Monday, November 14, 2016

Valuable Actions

    One of the biggest struggles in my goal life and life life is me attempting to match my actions with my values.  There is a famous Dumbledore quote that talks about how we will soon have the option between doing what is right and what is easy --> this quote sums up the values to action struggle. Believing what I believe is the easy part, acting contrary to those stated beliefs really calls into question whether or not you believe what you say that you believe.
     If actions were an accurate measuring stick of values, the world would be a sad place indeed!  No, more often than not, our actions are driven by what's easy/normal rather than what's moral or correct. Of course that is just an opinion of mine, someone who does not view the act of going to church as an action of any value.  Actions of real value are those that are done for a moral purpose.

Example: Eating healthy is not in and of itself an action of value.  Eating healthy as to reduce waste and harmful practices is an action of value.

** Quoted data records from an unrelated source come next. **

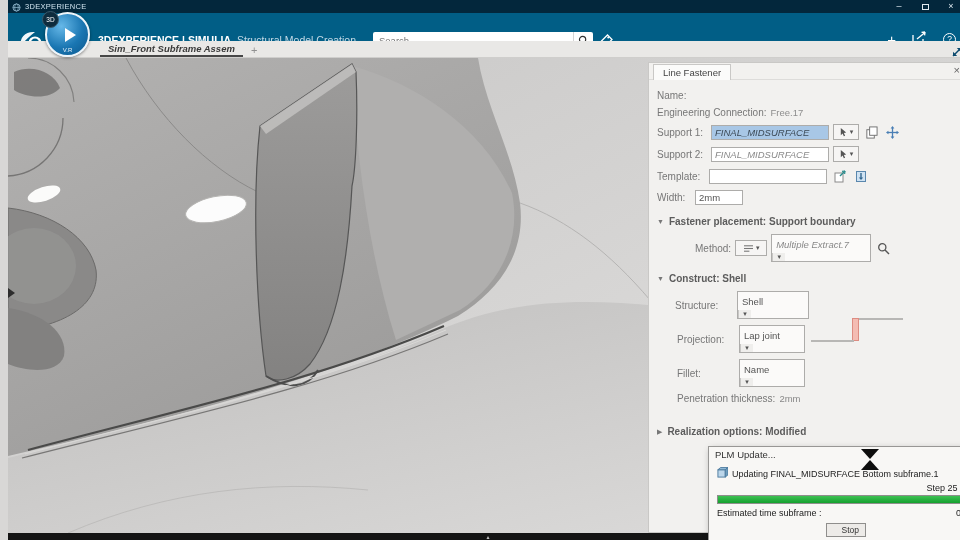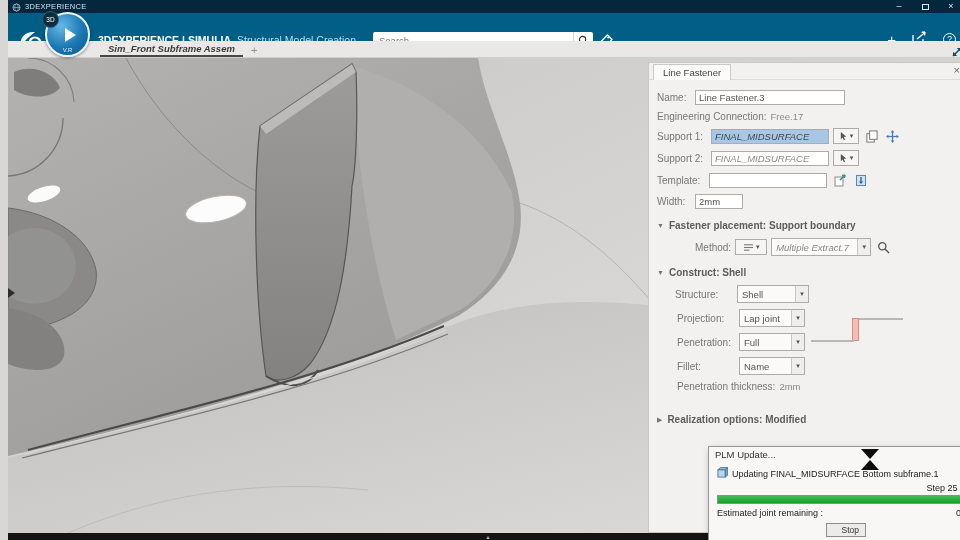--- a/index.html
+++ b/index.html
@@ -77,21 +77,21 @@
   .tbx { height:15px; border:1px solid #adacaa; background:#fff; font-size:9.5px; padding:0 3px;
     color:#555; font-family:"Liberation Sans", sans-serif; outline:none; }
   .tbx.sel { background:#a8c7e6; font-style:italic; color:#3c4a57; }
   .tbx.ital { font-style:italic; color:#8a8a8a; }
   .field-dis { height:15px; background:#e7e5e2; border:1px solid #c2c1bf; font-size:9.5px; color:#6e6e6e;
     display:flex; align-items:center; padding:0 4px; }
   .dropbtn { height:16px; min-width:26px; border:1px solid #adacaa; background:#f6f5f4;
     display:flex; align-items:center; justify-content:center; gap:2px; }
   .dd-arrow { font-size:7px; color:#555; }
   .icb { width:17px; height:16px; display:flex; align-items:center; justify-content:center; }
-  .sel-box { height:18px; border:1px solid #adacaa; background:#fbfaf9; display:flex; align-items:stretch; }
+  .sel-box { height:28px; border:1px solid #adacaa; background:#fbfaf9; display:flex; align-items:stretch;flex-direction:column; }
   .sel-box .val { flex:1; display:flex; align-items:center; padding:0 4px; font-size:9.5px; color:#555; }
   .sel-box .arr { width:13px; display:flex; align-items:center; justify-content:center;
     border-left:1px solid #c8c7c5; background:#efeeec; font-size:7px; color:#555; }
   .sect { margin:11px 0 7px; display:flex; align-items:center; gap:5px; font-weight:bold; color:#5c5c5c; }
   .sect .chev { font-size:7px; color:#777; font-weight:normal; }
   .ind-a { margin-left:38px; }
   .ind-b { margin-left:18px; }
   .ind-c { margin-left:20px; }
   #joint-diagram { position:absolute; left:160px; top:247px; width:96px; height:38px; }
   #joint-diagram .d-top { position:absolute; left:48px; top:8px; width:46px; border-top:2px solid #b8b7b5; }
@@ -256,21 +256,20 @@
 
   <div id="panel">
     <div class="panel-header">
       <span class="panel-tab">Line Fastener</span>
       <span class="panel-close">×</span>
     </div>
     <div class="panel-body">
 
       <div class="row">
         <span class="lbl" style="min-width:34px">Name:</span>
-        <input class="tbx" style="width: 150px;" value="Line Fastener.3">
       </div>
 
       <div class="row">
         <span class="lbl">Engineering Connection:</span>
         <span style="color:#8d8d8d; font-size:9.5px">Free.17</span>
       </div>
 
       <div class="row">
         <span class="lbl" style="min-width:50px">Support 1:</span>
         <input class="tbx sel" style="width: 118px;" value="FINAL_MIDSURFACE">
@@ -375,27 +374,20 @@
       </div>
 
       <div class="row ind-c">
         <span class="lbl" style="min-width:58px">Projection:</span>
         <div class="sel-box" style="width:66px">
           <span class="val">Lap joint</span>
           <span class="arr">▾</span>
         </div>
       </div>
       <div class="row ind-c">
-        <span class="lbl" style="min-width:58px">Penetration:</span>
-        <div class="sel-box" style="width:66px">
-          <span class="val">Full</span>
-          <span class="arr">▾</span>
-        </div>
-      </div>
-      <div class="row ind-c">
         <span class="lbl" style="min-width:58px">Fillet:</span>
         <div class="sel-box" style="width:66px">
           <span class="val">Name</span>
           <span class="arr">▾</span>
         </div>
       </div>
 
       <div class="row ind-c">
         <span class="lbl">Penetration thickness:</span>
         <span style="color:#888; font-size:9.5px">2mm</span>
@@ -434,21 +426,21 @@
             </svg>
         </span>
         <span class="txt">Updating FINAL_MIDSURFACE Bottom subframe.1</span>
         <span class="more-btn">...</span>
       </div>
       <div class="plm-step">Step 25 / 25</div>
       <div class="progress-track">
         <div class="progress-fill" style="width: 96%;"></div>
       </div>
       <div class="plm-line">
-        <span>Estimated joint remaining :</span>
+        <span>Estimated time subframe :</span>
         <span>0sec</span>
       </div>
       <div class="plm-stop-row">
         <button class="stop-btn">Stop</button>
       </div>
     </div>
   </div>
 
   <div id="bottombar">
     <span class="chev">▴</span>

     It's funny that I'm writing this and explaining as if I'm some sort of 3rd grade level philosophy teacher.  There is a huge part of me that would super enjoy that profession, but as it stands, I'm ill-equipped to carry the conversation to the level it needs beyond what I feel it means to me.  I guess what I'm trying to say is that I want to be able to look into the mirror and see the person that I want to be like.  I want to inspire myself through my own actions, and as a result of those actions.  I want to be a person who can openly speak of my values to other people and know without a doubt that I'm not some sham of a false ideal pushing robot flunky.
     The election has given me a lot of personal insight.  Listening to other's opinions has reminded me of how shallow those pools of thought can be.  More often than not, I'm not disagreeing with another person's beliefs because they are different from mine, I'm inclined to disagree with their beliefs because their words are wind.  My words are wind, that's what I'm trying to change, I'd like to be able to believe in myself.
     How does a person of specific values reconcile with everything else in life that happens?  Where is the line?  How do you not step over it?  I'm thinking all of these thoughts while a small Asian woman gets to the part of my pedicure that has her rubbing smooth warm rocks up and down my legs.  How can something that feels this good be even a little bit wrong?  Wrong isn't the word, on no planet is this experience wrong.  I really struggle with what the ideal me should and shouldn't do, not because this act is a particularly meaningful act, but because the slope is soooo slippery.  If you can justify getting a pedicure and going to Disney World, you can justify pretty much anything.  I honestly don't know how those two things fit into the equation that is the me I want to be, I probably need to learn more about my equation before I start deciding what's me and what isn't me. (Habitica Meditation Daily for the Win!)
     This is probably why many of the most powerful spiritual leaders abandon their belongings and hectic lifestyles for a much more basic existence.  Sure, it's leading by example, but it's also a necessary step towards enlightenment.  There are a million things going on in ourselves, and half of those million only exist to pay for the other half million things that we don't need.
     It's getting late and I'm getting tired, let's talk more soon.